- SUPPLIED MATERIAL:
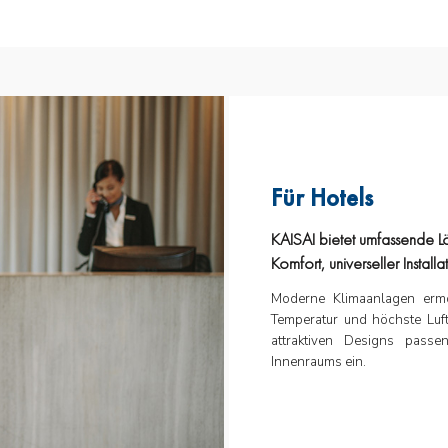
Für Hotels
KAISAI bietet umfassende L
Komfort, universeller Instal
Moderne Klimaanlagen ermög
Temperatur und höchste Luft
attraktiven Designs passe
Innenraums ein.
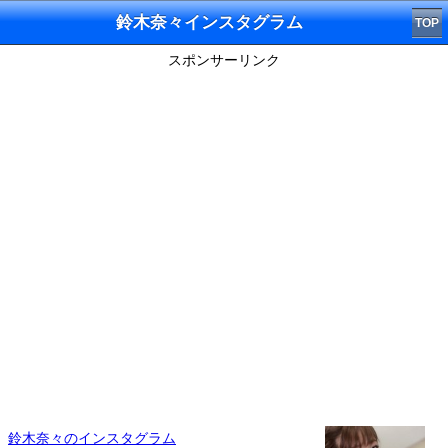
鈴木奈々インスタグラム
TOP
スポンサーリンク
鈴木奈々のインスタグラム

- EXERCISE DIRECTIONS:
From the line containing "Temperatur und höchste Luft" down to the final line of the listing above, write out only those lines exactly as they are, minus the pictures.

- RESPONSE TO THE TASK:
Temperatur und höchste Luft
attraktiven Designs passe
Innenraums ein.
鈴木奈々インスタグラム
TOP
スポンサーリンク
鈴木奈々のインスタグラム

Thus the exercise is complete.